Livatino: quando moriremo, nessuno ci verrà a chiedere quanto siamo stati credenti, ma credibili
Le parole insegnano, gli esempi trascinano. Solo i fatti danno credibilità alle parole". (Sant'Agostino)
Vent’anni esatti sono passati da quel tragico 21 settembre, giorno dell’agguato mafioso sulla statale 640 in direzione Agrigento in cui Rosario Livatino perse la vita. Fra qualche giorno, il 25 settembre, ricorrerà l’altro anniversario, il ventiduesimo, dell’uccisione, sempre per mano mafiosa, di un altro giudice di Canicattì e di suo figlio, Antonino Saetta col figlio Stefano. Sempre sulla statale 640 ma, questa volta, in direzione Caltanissetta per recarsi a Palermo, suo luogo di lavoro, come Agrigento lo era per Rosario. Morti dunque per aver voluto assolvere il proprio delicato e importante compito istituzionale con onestà e scrupolo, alieni da ogni compromesso o condizionamento che non fosse la loro integerrima coscienza. Lavoratori schivi, servitori silenziosi e infaticabili della giustizia che alle pubbliche dichiarazioni preferivano, per carattere e per convinzione, il quotidiano impegno al tavolo di lavoro, ostinati e senza risparmio: vivevano e lavoravano con eroismo quindi, dato che eroi bisogna essere in questa Italia per svolgere bene il proprio dovere.

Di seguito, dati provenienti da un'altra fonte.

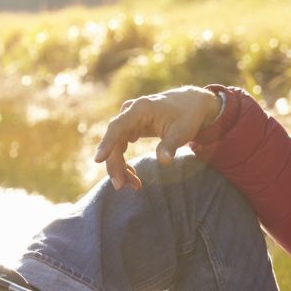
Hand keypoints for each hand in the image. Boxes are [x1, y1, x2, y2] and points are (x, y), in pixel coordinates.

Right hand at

Rosario fu ucciso da solo, senza scorta. Fu facile farlo fuori. I sicari lo aspettarono, lo sperorarono, lo inseguirono dopo una breve fuga a piedi nelle campagne, braccato come un animale ferito. Due settimane dopo avrebbe compiuto 38 anni. L’ordine arrivò dalla Stidda, una organizzazione in ascesa che contendeva a Cosa Nostra il controllo delle attività illecite. La Stidda voleva dare una dimostrazione di forza a Cosa Nostra, eliminando quel giudice che, a 36 anni, aveva scoperto l’esistenza della nuova organizzazione e aveva portato alla luce una sorta di tangentopoli siciliana.
Cercava di dare ”un’anima alla legge”, come aveva affermato in una conferenza poco prima dell'uccisione. Giudice ragazzino l'aveva battezzato, invece, Cossiga e non si era certo trattato di un complimento. "Possiamo continuare con questo tabù, che poi significa che ogni ragazzino che ha vinto il concorso ritiene di dover esercitare l'azione penale a diritto e a rovescio, come gli pare e gli piace, senza rispondere a nessuno? … Non è possibile che si creda che un ragazzino, solo perché ha fatto il concorso di diritto romano, sia in grado di condurre indagini complesse contro la mafia e il traffico di droga. Questa è un'autentica sciocchezza! A questo ragazzino io non gli affiderei nemmeno l'amministrazione di una casa terrena, come si dice in Sardegna, una casa a un piano con una sola finestra, che è anche la porta".
Viviamo nella società del pensiero debole, della morale debole e del conformismo.Il tempo cancella vittime e ricordi. Oggi sarà ricordato Rosario Livatino. Qualche settimana fa, è stato ricordato Francesco Cossiga, ma il nome di Livatino, quel giorno, non lo ha fatto nessuno. E il suo nome andava fatto invece.